Task directions |
Check every line below, and copy those that include "across".

Entries supplied |
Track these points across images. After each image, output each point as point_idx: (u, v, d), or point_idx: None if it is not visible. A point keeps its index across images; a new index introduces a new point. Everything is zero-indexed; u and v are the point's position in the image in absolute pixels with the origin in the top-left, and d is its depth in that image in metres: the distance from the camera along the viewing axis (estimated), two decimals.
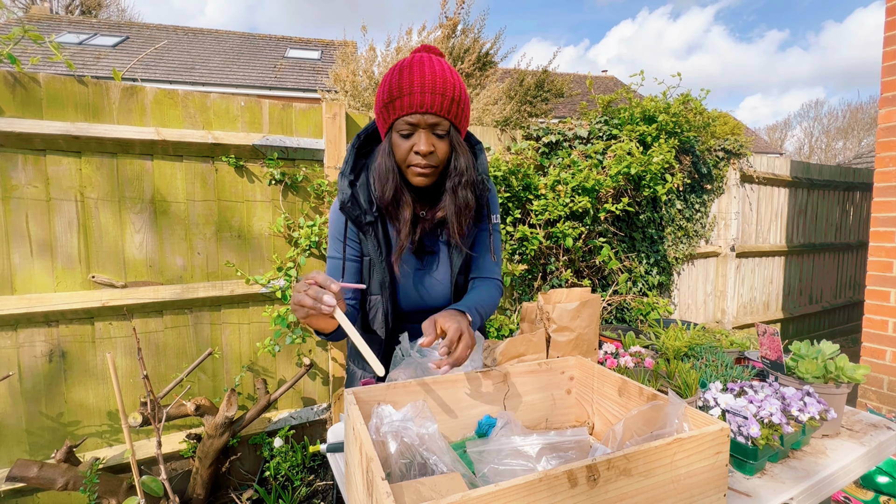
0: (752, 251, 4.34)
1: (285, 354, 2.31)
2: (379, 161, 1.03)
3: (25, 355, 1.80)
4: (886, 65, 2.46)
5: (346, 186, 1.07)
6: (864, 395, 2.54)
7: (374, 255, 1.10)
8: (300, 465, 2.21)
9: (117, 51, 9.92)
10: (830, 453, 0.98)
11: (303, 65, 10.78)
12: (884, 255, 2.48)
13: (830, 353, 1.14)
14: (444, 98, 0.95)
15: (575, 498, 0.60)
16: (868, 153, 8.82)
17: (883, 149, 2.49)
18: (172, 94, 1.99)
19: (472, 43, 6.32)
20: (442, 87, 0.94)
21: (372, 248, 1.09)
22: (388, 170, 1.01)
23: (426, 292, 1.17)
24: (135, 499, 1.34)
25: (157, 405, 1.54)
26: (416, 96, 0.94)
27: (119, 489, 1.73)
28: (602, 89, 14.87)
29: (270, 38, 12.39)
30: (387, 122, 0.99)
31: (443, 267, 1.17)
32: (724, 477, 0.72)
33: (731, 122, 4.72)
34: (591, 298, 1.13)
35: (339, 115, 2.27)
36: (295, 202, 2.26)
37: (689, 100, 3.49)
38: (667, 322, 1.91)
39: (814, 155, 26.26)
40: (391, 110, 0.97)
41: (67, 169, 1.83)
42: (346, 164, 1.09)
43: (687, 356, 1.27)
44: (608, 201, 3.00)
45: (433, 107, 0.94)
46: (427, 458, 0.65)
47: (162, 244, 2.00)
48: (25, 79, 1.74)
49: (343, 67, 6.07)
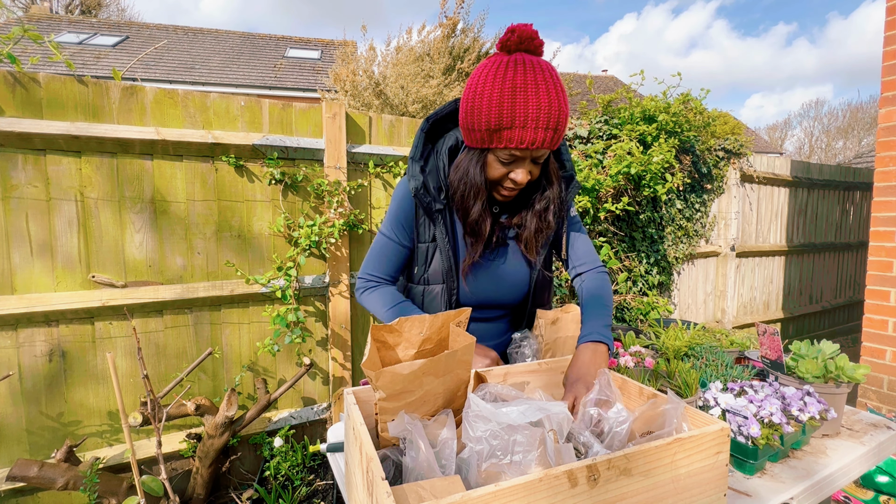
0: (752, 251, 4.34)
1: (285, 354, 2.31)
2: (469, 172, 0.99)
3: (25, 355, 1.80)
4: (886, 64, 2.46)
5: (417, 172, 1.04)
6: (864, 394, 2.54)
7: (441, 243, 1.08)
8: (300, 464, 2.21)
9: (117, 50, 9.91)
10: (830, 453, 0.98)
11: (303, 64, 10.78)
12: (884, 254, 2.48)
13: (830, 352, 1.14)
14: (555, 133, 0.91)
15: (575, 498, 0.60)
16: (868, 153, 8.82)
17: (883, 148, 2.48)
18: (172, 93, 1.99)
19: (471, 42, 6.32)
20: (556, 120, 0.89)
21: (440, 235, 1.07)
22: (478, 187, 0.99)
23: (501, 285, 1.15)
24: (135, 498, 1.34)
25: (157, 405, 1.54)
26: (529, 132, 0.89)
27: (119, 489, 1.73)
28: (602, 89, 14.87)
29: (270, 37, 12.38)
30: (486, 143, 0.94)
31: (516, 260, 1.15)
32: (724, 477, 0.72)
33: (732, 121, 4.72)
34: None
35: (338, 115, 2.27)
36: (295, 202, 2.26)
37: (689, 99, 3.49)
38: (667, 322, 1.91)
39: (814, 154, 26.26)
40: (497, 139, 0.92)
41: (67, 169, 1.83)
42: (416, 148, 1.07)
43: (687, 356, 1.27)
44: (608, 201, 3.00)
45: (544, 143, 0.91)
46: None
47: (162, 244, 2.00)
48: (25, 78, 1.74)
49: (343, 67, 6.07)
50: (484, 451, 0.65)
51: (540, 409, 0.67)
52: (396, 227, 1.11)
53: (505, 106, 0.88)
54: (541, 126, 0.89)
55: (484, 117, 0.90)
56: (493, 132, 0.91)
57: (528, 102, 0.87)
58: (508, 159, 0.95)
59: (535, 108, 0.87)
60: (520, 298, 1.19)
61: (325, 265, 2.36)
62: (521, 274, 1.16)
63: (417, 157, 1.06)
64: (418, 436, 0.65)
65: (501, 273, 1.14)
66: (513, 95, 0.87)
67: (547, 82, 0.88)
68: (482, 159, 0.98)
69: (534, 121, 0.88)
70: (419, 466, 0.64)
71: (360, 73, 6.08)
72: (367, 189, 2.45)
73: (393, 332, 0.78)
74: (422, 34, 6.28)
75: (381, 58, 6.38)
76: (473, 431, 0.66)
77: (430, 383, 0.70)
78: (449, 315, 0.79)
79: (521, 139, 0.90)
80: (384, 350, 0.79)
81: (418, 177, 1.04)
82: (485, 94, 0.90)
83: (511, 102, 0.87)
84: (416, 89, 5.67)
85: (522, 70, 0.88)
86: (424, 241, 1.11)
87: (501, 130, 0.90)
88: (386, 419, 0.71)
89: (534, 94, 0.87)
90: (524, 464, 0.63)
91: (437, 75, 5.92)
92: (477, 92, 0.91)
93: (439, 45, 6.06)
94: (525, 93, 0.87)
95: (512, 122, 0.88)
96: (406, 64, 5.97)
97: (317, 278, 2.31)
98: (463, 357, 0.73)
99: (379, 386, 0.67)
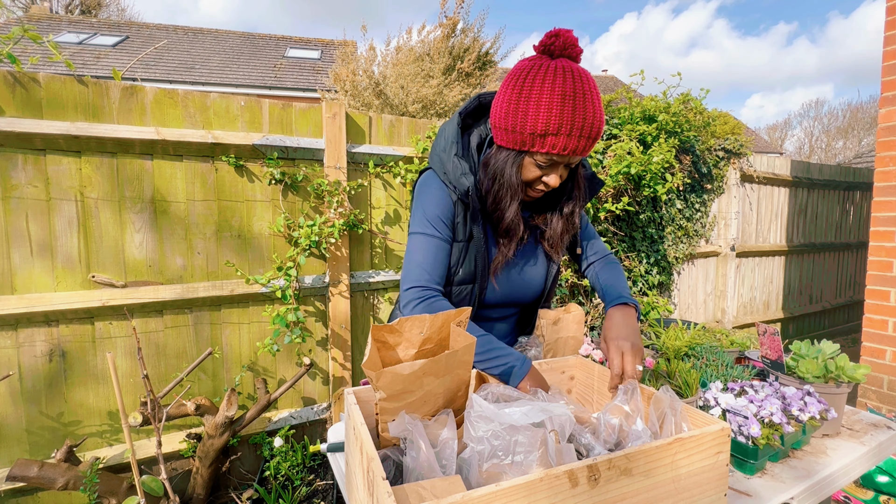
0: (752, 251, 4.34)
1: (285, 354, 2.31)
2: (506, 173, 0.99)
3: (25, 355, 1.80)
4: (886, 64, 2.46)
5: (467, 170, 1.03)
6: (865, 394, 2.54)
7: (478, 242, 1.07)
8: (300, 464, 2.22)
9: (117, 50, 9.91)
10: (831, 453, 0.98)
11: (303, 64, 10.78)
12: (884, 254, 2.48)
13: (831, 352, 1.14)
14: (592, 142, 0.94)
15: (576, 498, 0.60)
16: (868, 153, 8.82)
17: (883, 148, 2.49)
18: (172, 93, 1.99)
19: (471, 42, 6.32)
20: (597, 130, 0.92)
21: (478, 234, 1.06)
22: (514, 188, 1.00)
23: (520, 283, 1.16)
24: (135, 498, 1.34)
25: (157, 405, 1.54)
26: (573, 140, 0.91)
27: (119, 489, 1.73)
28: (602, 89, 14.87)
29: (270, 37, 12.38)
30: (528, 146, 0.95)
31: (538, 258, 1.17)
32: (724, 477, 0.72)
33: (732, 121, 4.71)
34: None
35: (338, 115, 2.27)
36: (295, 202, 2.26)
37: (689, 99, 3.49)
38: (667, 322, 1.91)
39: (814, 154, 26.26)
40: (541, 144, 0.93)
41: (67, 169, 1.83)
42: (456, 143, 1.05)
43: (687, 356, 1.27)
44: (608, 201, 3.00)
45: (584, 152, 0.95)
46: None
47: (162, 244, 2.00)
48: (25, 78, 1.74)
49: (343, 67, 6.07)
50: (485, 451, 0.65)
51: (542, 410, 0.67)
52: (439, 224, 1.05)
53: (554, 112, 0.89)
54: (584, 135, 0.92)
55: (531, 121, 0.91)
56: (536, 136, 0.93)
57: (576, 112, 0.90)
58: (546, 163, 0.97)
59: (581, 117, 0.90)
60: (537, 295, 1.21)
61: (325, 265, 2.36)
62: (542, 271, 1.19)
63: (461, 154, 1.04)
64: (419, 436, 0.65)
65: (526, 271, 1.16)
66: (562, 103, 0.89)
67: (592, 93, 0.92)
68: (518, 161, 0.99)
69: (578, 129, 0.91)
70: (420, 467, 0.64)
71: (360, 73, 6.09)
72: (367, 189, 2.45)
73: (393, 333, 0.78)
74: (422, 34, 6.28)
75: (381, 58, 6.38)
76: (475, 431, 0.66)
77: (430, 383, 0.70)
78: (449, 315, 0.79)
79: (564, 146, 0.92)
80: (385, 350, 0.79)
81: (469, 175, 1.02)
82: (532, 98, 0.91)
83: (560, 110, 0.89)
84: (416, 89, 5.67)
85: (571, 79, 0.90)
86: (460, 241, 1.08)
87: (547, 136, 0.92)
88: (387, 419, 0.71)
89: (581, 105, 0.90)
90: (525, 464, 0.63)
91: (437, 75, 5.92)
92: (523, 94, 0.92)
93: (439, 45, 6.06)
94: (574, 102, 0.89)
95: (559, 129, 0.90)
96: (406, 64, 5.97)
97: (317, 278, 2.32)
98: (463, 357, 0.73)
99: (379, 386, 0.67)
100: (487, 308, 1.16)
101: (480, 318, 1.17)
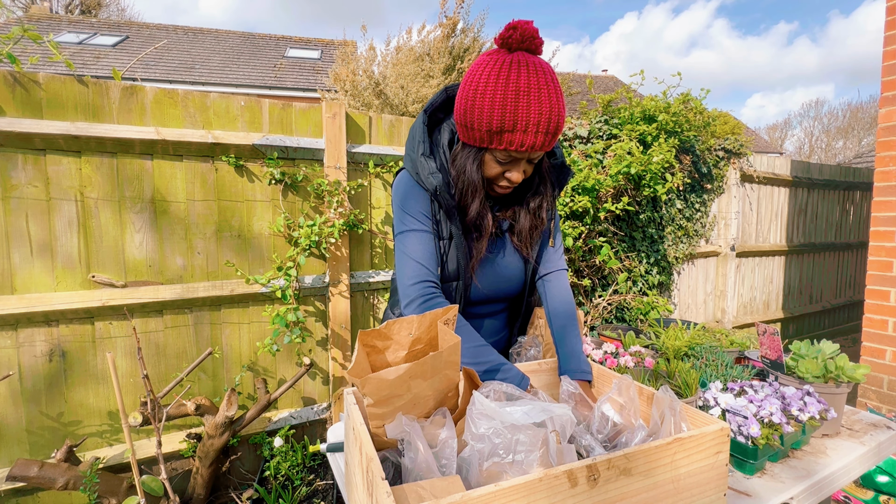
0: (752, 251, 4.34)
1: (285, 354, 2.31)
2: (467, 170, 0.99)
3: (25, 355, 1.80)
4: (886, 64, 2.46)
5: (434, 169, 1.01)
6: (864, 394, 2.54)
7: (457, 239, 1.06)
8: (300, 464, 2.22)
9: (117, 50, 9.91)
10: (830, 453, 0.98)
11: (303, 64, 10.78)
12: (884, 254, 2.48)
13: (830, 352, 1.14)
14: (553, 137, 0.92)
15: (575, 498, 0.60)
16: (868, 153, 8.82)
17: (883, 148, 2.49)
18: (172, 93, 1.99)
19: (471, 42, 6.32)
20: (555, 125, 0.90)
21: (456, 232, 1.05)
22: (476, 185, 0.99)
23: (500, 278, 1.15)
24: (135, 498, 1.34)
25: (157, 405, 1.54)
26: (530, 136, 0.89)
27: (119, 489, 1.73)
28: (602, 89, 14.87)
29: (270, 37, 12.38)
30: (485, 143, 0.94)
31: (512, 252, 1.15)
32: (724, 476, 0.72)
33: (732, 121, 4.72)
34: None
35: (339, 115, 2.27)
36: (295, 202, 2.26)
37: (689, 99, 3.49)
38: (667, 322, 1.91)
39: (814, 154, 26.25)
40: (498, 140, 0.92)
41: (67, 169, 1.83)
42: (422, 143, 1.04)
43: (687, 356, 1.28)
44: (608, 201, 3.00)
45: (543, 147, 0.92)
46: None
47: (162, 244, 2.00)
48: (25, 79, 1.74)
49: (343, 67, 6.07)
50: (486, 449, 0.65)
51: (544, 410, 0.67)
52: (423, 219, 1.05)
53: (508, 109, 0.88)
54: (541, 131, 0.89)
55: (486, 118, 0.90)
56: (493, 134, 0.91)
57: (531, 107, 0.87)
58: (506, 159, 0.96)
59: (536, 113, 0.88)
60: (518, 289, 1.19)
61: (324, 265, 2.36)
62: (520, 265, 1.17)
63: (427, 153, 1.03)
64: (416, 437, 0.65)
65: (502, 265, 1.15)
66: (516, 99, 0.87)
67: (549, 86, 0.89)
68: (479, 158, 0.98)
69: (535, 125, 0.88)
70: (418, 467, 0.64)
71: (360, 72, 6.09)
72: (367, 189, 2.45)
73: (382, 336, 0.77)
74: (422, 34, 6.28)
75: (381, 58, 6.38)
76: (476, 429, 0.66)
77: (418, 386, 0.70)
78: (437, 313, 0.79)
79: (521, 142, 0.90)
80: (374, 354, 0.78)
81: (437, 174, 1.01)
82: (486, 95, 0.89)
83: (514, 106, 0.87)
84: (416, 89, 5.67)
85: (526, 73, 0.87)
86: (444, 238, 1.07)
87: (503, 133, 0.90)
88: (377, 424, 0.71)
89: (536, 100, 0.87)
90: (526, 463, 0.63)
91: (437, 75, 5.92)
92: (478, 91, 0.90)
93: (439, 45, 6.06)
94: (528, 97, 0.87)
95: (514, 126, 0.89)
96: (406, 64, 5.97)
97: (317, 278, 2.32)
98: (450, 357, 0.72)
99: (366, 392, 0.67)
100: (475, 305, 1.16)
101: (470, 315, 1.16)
* * *
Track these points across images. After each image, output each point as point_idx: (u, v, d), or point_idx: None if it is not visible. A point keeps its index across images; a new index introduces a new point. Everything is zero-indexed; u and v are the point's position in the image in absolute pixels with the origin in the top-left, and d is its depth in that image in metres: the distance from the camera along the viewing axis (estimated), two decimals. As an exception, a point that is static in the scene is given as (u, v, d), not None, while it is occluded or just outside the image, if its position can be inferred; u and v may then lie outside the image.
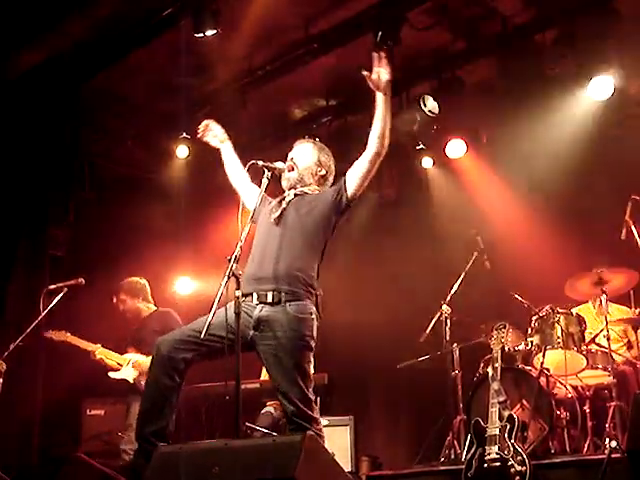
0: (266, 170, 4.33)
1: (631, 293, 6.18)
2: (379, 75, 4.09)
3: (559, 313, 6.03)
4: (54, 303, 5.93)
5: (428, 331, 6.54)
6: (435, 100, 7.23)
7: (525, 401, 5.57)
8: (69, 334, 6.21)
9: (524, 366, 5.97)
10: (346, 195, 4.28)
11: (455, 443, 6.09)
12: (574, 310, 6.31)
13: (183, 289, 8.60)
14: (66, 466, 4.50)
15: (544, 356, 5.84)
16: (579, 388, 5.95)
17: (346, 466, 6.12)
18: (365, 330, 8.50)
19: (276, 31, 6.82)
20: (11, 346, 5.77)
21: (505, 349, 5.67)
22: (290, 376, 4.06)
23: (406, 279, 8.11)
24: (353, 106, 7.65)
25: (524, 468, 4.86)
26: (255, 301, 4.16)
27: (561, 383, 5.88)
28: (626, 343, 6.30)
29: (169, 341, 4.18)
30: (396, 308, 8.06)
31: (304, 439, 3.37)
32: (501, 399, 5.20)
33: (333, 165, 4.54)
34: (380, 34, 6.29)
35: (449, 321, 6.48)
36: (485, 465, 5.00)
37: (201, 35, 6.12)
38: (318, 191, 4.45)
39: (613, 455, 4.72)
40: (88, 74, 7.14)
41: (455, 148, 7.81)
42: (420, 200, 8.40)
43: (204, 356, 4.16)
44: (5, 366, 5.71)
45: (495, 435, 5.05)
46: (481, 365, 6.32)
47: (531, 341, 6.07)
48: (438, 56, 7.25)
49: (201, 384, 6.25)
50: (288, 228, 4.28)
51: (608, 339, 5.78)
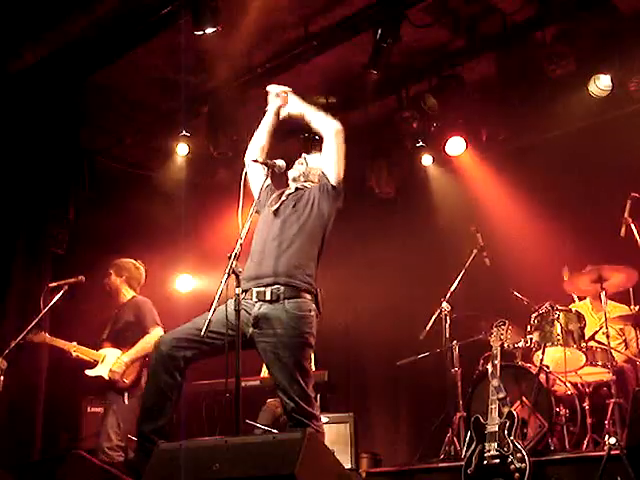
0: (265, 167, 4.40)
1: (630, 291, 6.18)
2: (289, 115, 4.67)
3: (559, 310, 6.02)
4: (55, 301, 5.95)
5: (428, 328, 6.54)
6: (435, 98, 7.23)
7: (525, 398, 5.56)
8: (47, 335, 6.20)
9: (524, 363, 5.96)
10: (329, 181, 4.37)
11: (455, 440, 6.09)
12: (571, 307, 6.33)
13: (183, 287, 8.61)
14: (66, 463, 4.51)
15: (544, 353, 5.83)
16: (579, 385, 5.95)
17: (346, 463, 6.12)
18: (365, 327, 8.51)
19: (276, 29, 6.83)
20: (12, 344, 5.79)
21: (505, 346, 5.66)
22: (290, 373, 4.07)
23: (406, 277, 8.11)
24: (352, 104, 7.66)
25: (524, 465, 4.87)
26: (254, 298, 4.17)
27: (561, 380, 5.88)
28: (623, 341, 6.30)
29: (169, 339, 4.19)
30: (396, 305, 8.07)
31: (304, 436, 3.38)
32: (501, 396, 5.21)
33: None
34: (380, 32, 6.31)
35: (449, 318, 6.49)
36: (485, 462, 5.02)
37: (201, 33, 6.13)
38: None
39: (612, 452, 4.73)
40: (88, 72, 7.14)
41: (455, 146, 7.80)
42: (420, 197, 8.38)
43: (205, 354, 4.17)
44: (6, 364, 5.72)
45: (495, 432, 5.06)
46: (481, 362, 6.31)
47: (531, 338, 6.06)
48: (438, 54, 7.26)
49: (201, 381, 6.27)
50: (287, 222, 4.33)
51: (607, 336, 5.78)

Written solution |
Track these points across images. After each image, output each point as point_idx: (u, v, d), or point_idx: None if it is not visible. A point keeps its index across images; a new index introduces a new point. Everything is zero-indexed; u and v are the point's position in the image in absolute pixels with the origin in the top-left, and d is its depth in that image in metres: the distance from the camera along the viewing axis (estimated), two decimals.
Track these points across images. After each image, output each point as point_idx: (u, v, d), or point_idx: None if it is not visible. A point keeps its index across images; a new index introduces a new point. Everything is zero-indexed; u and v are the point's position in the image in absolute pixels with the origin in the top-left, and d is its depth in that image in metres: the distance from the camera along the viewing axis (estimated), two decimals. As an exception, a point that is static in the scene is given as (u, v, d), not None, while it is occluded or just outside the image, if its position can be inferred; u and v may then lie outside the image.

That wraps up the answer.